◆ **CHALLENGE**: Reproduce the records from their first line through the line containing "Here is an image.", inclusive, substituting "terrain cover" for "land cover" and leaving everything else unchanged.

---------- RECORD LIST

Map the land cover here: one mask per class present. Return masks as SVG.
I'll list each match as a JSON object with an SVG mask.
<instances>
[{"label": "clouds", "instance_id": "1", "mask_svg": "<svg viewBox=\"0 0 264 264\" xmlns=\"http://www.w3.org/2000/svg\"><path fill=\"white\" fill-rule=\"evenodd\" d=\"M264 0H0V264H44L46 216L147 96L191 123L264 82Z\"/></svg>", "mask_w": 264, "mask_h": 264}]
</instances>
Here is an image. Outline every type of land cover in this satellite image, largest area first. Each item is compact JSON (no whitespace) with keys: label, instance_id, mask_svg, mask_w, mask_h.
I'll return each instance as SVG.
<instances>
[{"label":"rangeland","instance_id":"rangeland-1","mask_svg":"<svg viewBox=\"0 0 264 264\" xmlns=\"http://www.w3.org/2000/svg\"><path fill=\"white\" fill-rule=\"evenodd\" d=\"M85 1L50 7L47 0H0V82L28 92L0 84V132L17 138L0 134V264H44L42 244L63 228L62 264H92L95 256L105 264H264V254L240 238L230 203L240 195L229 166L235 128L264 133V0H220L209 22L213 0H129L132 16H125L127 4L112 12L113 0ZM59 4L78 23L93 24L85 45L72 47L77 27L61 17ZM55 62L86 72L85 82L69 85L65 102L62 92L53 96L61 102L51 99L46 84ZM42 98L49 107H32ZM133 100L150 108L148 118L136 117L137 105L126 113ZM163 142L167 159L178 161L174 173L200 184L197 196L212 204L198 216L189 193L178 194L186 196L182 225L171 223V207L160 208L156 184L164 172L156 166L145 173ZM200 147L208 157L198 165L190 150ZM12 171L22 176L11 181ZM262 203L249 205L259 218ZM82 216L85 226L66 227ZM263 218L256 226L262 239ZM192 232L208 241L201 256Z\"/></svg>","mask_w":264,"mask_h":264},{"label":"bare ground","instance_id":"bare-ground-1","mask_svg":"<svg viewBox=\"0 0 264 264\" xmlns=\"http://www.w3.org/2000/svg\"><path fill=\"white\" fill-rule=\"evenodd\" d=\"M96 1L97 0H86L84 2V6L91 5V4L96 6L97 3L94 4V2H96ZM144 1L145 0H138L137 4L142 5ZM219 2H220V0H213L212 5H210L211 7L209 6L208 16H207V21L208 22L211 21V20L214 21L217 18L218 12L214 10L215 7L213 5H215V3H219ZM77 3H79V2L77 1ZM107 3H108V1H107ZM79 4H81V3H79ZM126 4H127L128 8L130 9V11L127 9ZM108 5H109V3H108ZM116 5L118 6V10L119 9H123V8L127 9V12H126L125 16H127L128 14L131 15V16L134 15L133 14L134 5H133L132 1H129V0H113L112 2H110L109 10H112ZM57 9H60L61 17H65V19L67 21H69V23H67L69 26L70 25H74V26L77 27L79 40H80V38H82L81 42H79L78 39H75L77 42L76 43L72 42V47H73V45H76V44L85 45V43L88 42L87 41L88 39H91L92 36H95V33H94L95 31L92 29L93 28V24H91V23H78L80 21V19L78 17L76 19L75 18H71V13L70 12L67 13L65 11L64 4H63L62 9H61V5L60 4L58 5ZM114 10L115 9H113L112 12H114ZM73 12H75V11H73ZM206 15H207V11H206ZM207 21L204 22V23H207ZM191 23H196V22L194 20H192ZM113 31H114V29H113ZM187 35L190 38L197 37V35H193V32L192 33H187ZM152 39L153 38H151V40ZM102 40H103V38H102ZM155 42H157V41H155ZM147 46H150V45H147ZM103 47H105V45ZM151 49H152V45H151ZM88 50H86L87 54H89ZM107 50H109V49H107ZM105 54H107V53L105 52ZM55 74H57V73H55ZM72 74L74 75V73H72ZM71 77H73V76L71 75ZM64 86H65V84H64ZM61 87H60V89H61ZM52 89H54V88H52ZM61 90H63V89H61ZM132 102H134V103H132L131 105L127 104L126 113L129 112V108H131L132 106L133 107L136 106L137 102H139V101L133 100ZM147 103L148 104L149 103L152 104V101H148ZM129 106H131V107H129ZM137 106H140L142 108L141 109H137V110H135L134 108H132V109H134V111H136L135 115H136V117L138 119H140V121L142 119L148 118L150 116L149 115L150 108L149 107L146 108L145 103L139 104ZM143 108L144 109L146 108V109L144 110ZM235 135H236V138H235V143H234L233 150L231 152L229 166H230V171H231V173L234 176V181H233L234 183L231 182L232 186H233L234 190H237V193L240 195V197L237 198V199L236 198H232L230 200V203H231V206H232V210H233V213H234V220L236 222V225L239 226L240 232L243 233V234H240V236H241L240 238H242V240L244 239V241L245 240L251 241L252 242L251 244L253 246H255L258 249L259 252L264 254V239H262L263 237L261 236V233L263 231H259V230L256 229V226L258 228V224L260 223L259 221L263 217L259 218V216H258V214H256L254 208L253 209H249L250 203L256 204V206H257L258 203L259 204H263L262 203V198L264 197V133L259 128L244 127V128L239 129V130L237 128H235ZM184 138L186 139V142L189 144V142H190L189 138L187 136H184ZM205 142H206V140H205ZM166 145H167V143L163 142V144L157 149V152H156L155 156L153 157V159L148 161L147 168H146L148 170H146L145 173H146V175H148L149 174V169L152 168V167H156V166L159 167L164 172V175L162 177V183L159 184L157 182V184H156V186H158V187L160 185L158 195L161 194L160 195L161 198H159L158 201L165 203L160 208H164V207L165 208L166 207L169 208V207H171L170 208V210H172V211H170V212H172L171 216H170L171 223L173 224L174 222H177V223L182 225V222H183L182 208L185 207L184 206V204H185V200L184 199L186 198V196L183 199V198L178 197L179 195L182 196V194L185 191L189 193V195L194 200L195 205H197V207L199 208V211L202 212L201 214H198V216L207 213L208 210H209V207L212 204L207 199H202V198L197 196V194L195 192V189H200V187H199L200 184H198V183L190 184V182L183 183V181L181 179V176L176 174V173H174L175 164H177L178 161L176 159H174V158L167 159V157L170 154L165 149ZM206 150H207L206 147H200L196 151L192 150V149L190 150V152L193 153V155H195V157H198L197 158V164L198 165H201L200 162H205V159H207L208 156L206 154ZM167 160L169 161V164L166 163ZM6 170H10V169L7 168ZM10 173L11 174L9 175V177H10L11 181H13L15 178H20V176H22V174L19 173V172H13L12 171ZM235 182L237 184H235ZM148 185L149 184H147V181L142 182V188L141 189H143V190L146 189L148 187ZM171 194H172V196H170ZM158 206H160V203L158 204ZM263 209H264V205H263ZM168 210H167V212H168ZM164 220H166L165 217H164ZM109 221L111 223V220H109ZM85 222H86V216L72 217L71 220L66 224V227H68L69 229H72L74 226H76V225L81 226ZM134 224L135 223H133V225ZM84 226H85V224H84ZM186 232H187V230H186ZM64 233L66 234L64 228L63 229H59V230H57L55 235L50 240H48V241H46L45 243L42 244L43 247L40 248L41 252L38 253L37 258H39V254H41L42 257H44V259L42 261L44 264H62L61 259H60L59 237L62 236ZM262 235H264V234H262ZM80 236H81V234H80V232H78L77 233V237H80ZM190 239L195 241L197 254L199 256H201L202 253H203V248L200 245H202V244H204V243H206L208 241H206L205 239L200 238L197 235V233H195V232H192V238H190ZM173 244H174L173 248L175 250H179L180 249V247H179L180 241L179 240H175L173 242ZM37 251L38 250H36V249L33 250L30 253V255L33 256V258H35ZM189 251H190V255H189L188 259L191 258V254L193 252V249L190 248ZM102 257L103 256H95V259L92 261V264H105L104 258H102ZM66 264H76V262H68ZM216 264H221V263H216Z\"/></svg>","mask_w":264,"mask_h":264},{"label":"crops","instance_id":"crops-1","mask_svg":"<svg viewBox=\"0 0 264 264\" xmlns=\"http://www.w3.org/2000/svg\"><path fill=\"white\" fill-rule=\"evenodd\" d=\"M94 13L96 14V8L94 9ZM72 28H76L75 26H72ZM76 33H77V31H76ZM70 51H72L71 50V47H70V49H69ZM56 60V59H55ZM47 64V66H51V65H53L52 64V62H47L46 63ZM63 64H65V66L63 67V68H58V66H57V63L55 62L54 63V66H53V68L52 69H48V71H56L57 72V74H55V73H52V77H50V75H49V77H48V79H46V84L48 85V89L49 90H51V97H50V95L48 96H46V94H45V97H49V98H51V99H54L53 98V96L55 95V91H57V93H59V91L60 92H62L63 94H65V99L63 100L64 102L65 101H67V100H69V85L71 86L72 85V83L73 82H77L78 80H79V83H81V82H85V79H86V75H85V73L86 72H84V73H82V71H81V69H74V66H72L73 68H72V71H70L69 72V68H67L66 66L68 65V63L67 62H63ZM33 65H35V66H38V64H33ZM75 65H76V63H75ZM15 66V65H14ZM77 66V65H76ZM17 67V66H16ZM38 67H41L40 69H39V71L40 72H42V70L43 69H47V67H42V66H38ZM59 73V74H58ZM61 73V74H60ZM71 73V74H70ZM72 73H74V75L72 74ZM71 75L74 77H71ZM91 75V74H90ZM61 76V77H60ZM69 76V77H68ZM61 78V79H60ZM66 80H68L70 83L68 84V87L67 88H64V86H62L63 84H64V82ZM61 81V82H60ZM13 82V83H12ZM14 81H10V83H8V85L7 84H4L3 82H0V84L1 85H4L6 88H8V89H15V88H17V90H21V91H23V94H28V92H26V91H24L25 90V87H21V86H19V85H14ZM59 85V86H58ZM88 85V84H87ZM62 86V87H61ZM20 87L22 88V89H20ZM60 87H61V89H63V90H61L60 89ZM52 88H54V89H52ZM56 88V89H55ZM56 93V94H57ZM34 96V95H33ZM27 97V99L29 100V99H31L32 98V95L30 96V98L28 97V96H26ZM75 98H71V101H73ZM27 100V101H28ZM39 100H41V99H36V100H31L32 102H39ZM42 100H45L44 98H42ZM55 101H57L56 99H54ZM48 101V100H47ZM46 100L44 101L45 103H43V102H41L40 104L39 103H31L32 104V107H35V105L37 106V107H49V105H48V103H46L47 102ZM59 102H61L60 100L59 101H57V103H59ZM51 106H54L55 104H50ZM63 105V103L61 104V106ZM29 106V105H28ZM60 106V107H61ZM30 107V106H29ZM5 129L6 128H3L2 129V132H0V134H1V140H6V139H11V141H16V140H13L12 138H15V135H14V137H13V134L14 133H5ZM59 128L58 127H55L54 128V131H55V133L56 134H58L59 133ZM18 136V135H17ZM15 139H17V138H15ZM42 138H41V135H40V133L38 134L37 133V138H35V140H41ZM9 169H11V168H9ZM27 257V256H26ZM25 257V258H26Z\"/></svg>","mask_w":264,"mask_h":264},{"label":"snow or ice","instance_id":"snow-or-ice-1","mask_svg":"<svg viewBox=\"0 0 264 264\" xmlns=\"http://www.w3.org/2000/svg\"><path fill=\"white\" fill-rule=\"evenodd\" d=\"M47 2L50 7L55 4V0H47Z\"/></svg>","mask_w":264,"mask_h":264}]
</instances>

--------------------

◆ **CORRECT RESPONSE**:
Map the terrain cover here: one mask per class present. Return masks as SVG.
I'll list each match as a JSON object with an SVG mask.
<instances>
[{"label": "clouds", "instance_id": "1", "mask_svg": "<svg viewBox=\"0 0 264 264\" xmlns=\"http://www.w3.org/2000/svg\"><path fill=\"white\" fill-rule=\"evenodd\" d=\"M264 0H0V264H44L46 216L147 96L191 123L264 82Z\"/></svg>", "mask_w": 264, "mask_h": 264}]
</instances>
Here is an image. Outline every type of terrain cover in this satellite image, largest area first. Each item is compact JSON (no whitespace) with keys: label, instance_id, mask_svg, mask_w, mask_h.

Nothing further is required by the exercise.